Processing 204 combinations | Sampling itemset size 32


Unnamed: 0,support,itemsets
95,0.178280,(WHITE HANGING HEART T-LIGHT HOLDER)
75,0.128048,(REGENCY CAKESTAND 3 TIER)
37,0.106837,(JUMBO BAG RED RETROSPOT)
5,0.091738,(ASSORTED COLOUR BIRD ORNAMENT)
61,0.087391,(PARTY BUNTING)
...,...,...
105,0.032943,"(JUMBO SHOPPER VINTAGE RED PAISLEY, JUMBO BAG ..."
102,0.032715,"(HEART OF WICKER SMALL, HEART OF WICKER LARGE)"
103,0.031571,"(JUMBO BAG RED RETROSPOT, JUMBO BAG PINK POLKA..."
100,0.030263,"(PACK OF 60 PINK PAISLEY CAKE CASES, 60 TEATIM..."


In [40]:
from mlxtend.frequent_patterns import association_rules
association_rules = association_rules(frequent_itemsets, metric="lift", min_threshold=1.5)
association_rules.sort_values(by='lift', ascending=False)

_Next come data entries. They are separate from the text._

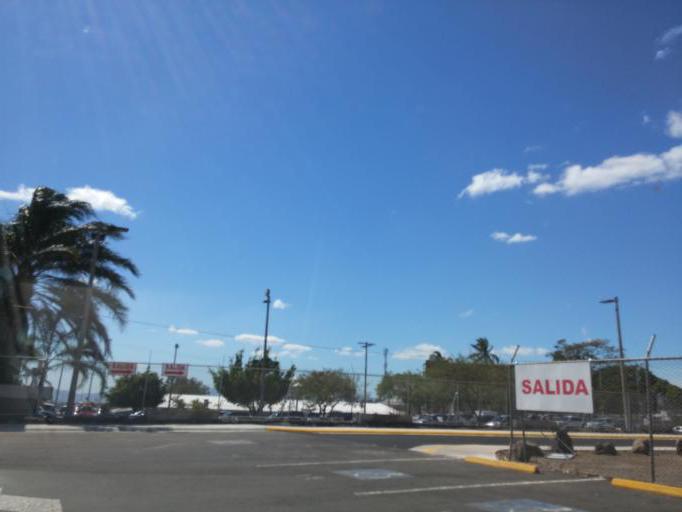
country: CR
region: Alajuela
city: Alajuela
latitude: 10.0131
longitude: -84.2221
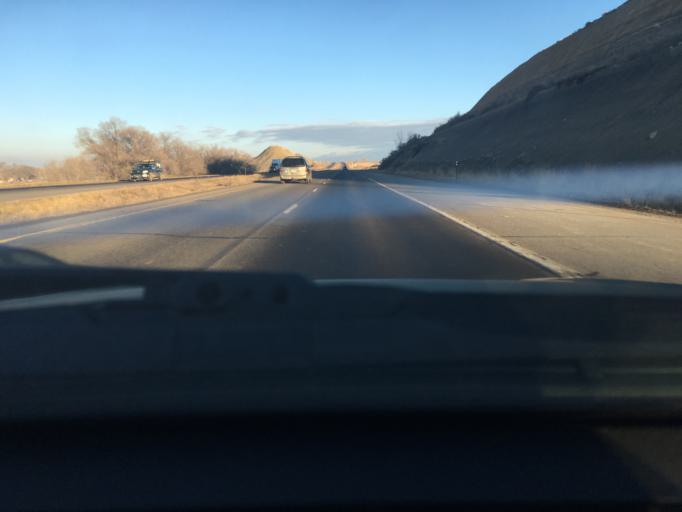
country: US
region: Colorado
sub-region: Montrose County
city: Montrose
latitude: 38.5323
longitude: -107.9370
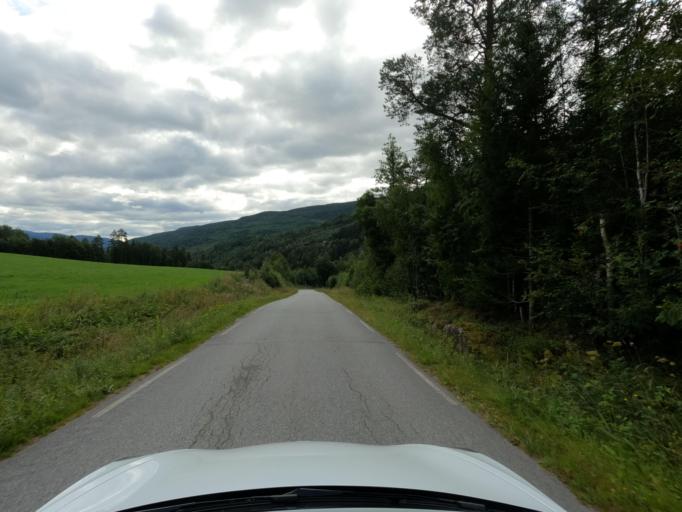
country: NO
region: Telemark
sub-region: Tinn
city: Rjukan
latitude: 59.9931
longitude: 8.6971
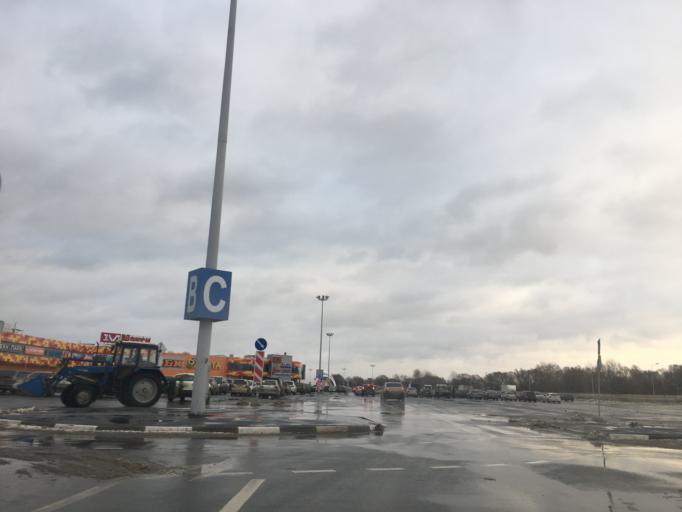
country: RU
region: Tula
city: Tula
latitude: 54.1925
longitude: 37.6347
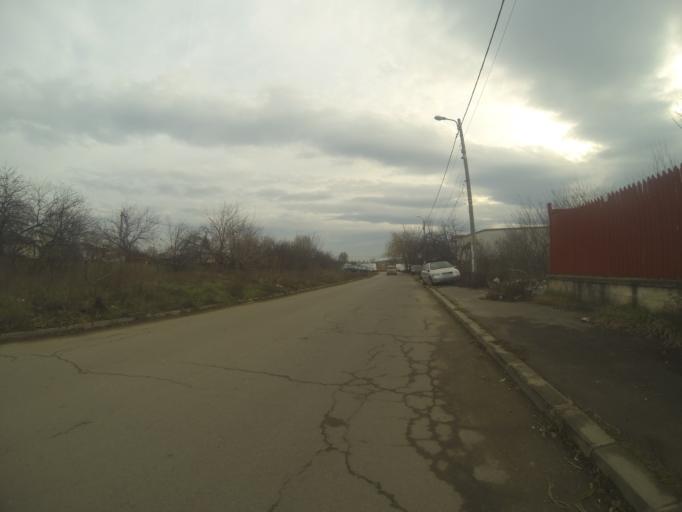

Unnamed: 0,antecedents,consequents,antecedent support,consequent support,support,confidence,lift,leverage,conviction,zhangs_metric
2,(ROSES REGENCY TEACUP AND SAUCER ),(GREEN REGENCY TEACUP AND SAUCER),0.046081,0.043794,0.033434,0.725532,16.567034,0.031415,3.483852,0.985031
3,(GREEN REGENCY TEACUP AND SAUCER),(ROSES REGENCY TEACUP AND SAUCER ),0.043794,0.046081,0.033434,0.763433,16.567034,0.031415,4.032337,0.982674
17,(STRAWBERRY CERAMIC TRINKET BOX),(SWEETHEART CERAMIC TRINKET BOX),0.075495,0.048435,0.034381,0.455411,9.402614,0.030725,1.74731,0.966622
16,(SWEETHEART CERAMIC TRINKET BOX),(STRAWBERRY CERAMIC TRINKET BOX),0.048435,0.075495,0.034381,0.709852,9.402614,0.030725,3.186317,0.939133
18,(WOODEN FRAME ANTIQUE WHITE ),(WOODEN PICTURE FRAME WHITE FINISH),0.067292,0.06556,0.036408,0.541039,8.252603,0.031996,2.035992,0.942231
19,(WOODEN PICTURE FRAME WHITE FINISH),(WOODEN FRAME ANTIQUE WHITE ),0.06556,0.067292,0.036408,0.555334,8.252603,0.031996,2.097547,0.940484
4,(HEART OF WICKER SMALL),(HEART OF WICKER LARGE),0.070299,0.063795,0.032715,0.465365,7.294691,0.02823,1.75111,0.928163
5,(HEART OF WICKER LARGE),(HEART OF WICKER SMALL),0.063795,0.070299,0.032715,0.512807,7.294691,0.02823,1.908283,0.921715
1,(60 TEATIME FAIRY CAKE CASES),(PACK OF 60 PINK PAISLEY CAKE CASES),0.069514,0.065135,0.030263,0.435355,6.683889,0.025736,1.655669,0.913917
0,(PACK OF 60 PINK PAISLEY CAKE CASES),(60 TEATIME FAIRY CAKE CASES),0.065135,0.069514,0.030263,0.464626,6.683889,0.025736,1.738011,0.909636


### Using this result we can marketing consequent items when customer interested in antecedent items.